Among the issues before the judge at Monday’s hearing was Microsoft’s contention that Motorola breached a contract by demanding unreasonable licensing fees for use of some of its industry-standard patents. The judge was also asked to rule on Motorola’s claim that Microsoft gave up its rights to license those patents at reasonable rates when it sued, rather than negotiated with, Motorola.
Microsoft also asked the judge to decide that Motorola is not entitled to any injunction against Microsoft importing products featuring Motorola’s industry-standard patents under dispute.
In reserving his ruling, Robart said he would issue a written ruling on an unspecified later date.
The judge indicated his thinking when he said his preliminary view was that he would deny Microsoft’s motion that Motorola breached its contract and Motorola’s motion that Microsoft gave up its rights to licenses at reasonable rates.
If the two companies don’t reach a settlement, a jury trial in the case is scheduled for Nov. 19.
The Seattle case is one of several patent battles being waged in cities around the world between Microsoft and Motorola, which is being acquired by Microsoft competitor Google.
The case here could help set licensing rates that Microsoft would pay Motorola in order to keep selling Xbox and Windows products worldwide.
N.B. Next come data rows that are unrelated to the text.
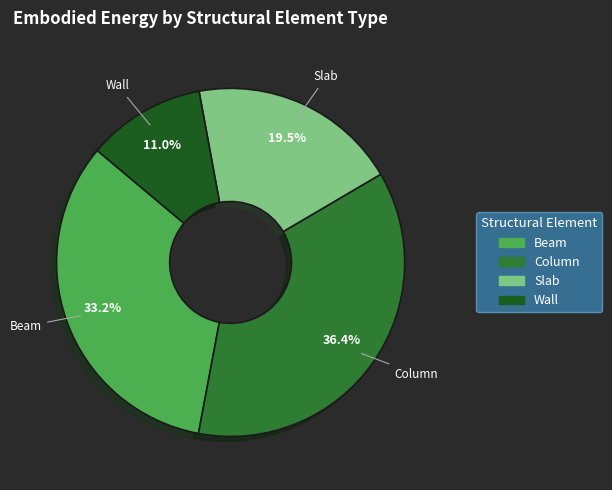

To the nearest percent, what portion does Column represent?

36%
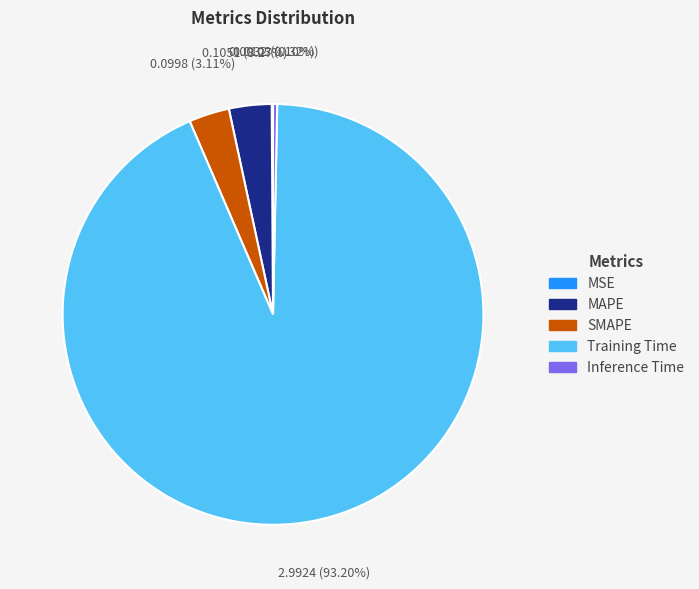

Which category has the biggest portion of the pie?

Training Time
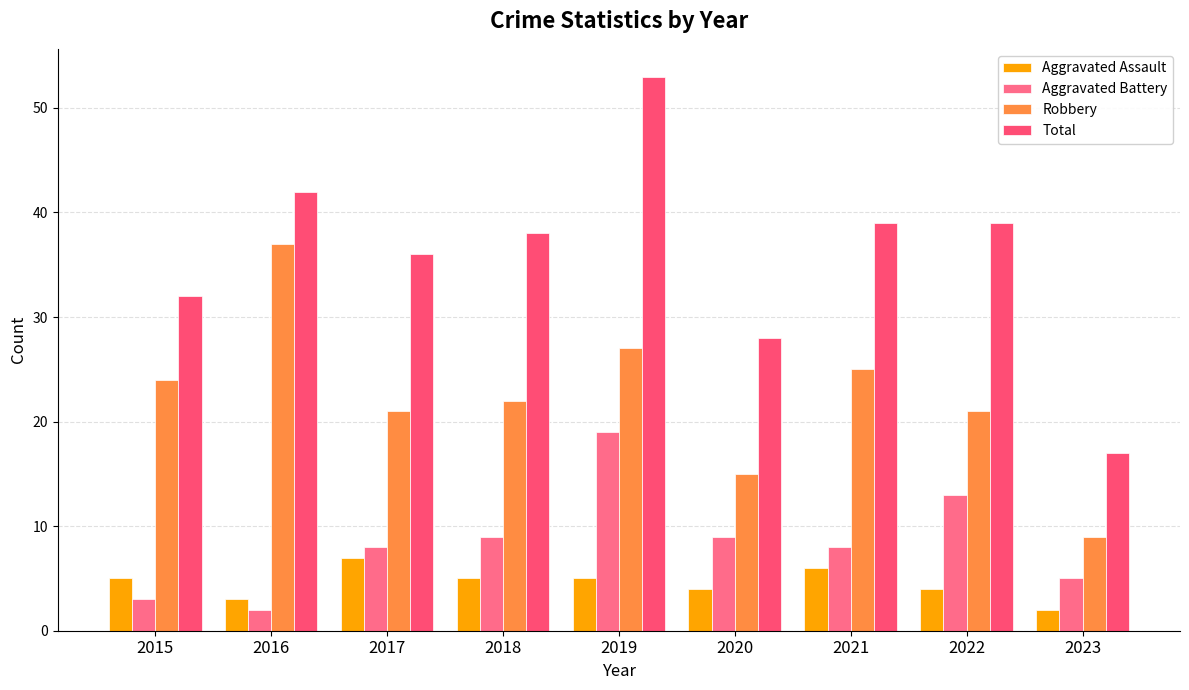

What is the maximum value for Aggravated Battery?

19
Motorola had asked courts in the U.S. and Germany to issue injunctions against the sales of some of those products.
Last week, a German judge ruled that Microsoft infringed on Motorola’s patents in some of the technologies used in Xbox and Windows 7 and granted an injunction against the sales of those products in Germany.
But the injunction was unenforceable — at least for the time being — since Robart issued a temporary restraining order last month preventing Motorola from enforcing any such injunction until he reaches a decision in the Seattle case.
Further, the two companies are battling before the U.S. International Trade Commission in Washington, D.C., where Motorola contends the Xbox infringes on some of Motorola’s patents and has asked for an injunction preventing Microsoft from importing Xbox consoles into the U.S.
A trade-commission judge has ruled Microsoft violates four of those patents — three of which are standards-essential patents — but a six-member commission is to make the final ruling on any injunction Aug. 23.
The dispute heard Monday stems from a letter Motorola sent to Microsoft in 2010 asking for 2.25 percent of the sale price of each device that uses Xbox and Windows, since the technologies contain standards-essential patents belonging to Motorola.
Microsoft considered that rate outrageous, saying it would amount to $4 billion annually.
In arguments Monday, Microsoft’s attorney, Art Harrigan, said Motorola’s patents formed a very small percentage of the Windows operating system.
Motorola disputed the $4 billion figure, with one of its attorneys asserting that Microsoft “stacked” the figures to get to that amount. “Motorola has never stacked its licensing,” the attorney said.
The company said after Monday’s hearing that it’s had a long history of licensing its patents with more than 50 companies but that Microsoft has refused to negotiate, opting instead for “an aggressive litigation strategy.”
Microsoft, too, issued a statement saying it was pleased that the temporary restraining order against Motorola enforcing an injunction in Germany remains in place.
Robart pressed both sides on issues ranging from the timing of the lawsuits to whether licensing rates were offered, and negotiations attempted, in good faith.
He also noted wryly that the legal fees alone in the two companies’ dispute “could finance a small country.”